> _AIM OF THE TASK_
Filter these entries down to the lines that hold the word "Gamers", and show each of them.

> _DATA SHOWN_
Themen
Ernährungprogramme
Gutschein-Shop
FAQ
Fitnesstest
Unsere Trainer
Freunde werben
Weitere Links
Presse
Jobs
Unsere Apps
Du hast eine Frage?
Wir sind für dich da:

* * *

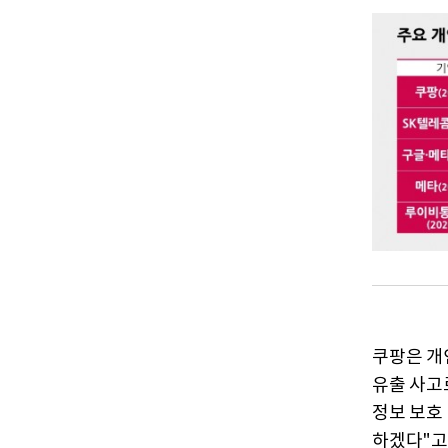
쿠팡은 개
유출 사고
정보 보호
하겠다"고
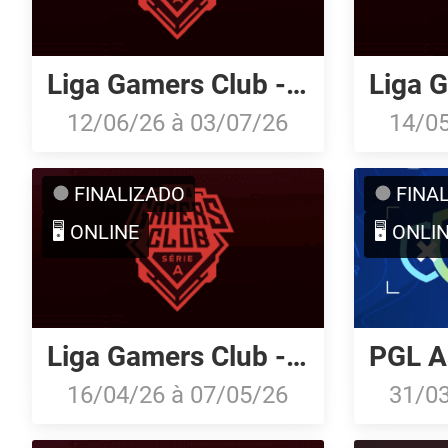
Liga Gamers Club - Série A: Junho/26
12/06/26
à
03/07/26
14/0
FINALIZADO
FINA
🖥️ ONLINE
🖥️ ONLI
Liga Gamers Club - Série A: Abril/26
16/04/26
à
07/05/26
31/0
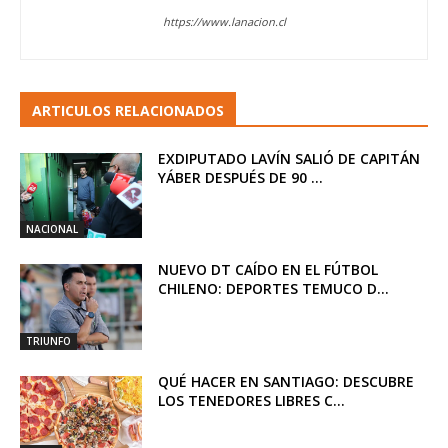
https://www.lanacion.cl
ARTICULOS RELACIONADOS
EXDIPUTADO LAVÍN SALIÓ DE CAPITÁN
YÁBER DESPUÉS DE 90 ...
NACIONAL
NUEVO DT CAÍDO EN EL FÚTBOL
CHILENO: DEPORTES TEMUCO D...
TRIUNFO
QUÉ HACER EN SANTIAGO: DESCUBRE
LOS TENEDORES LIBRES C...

--

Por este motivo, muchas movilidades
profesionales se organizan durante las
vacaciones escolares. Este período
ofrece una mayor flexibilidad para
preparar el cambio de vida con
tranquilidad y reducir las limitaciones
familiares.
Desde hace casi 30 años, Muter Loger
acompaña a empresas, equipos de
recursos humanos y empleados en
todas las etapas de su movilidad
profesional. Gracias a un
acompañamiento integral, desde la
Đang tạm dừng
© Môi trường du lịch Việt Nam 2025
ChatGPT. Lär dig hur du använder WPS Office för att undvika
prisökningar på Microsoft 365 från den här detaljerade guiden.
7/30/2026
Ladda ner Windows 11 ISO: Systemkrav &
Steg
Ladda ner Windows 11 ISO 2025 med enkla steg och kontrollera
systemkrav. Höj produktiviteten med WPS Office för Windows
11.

> _WRITTEN SOLUTION_
Liga Gamers Club - Série A: Junho/26
Liga Gamers Club - Série A: Abril/26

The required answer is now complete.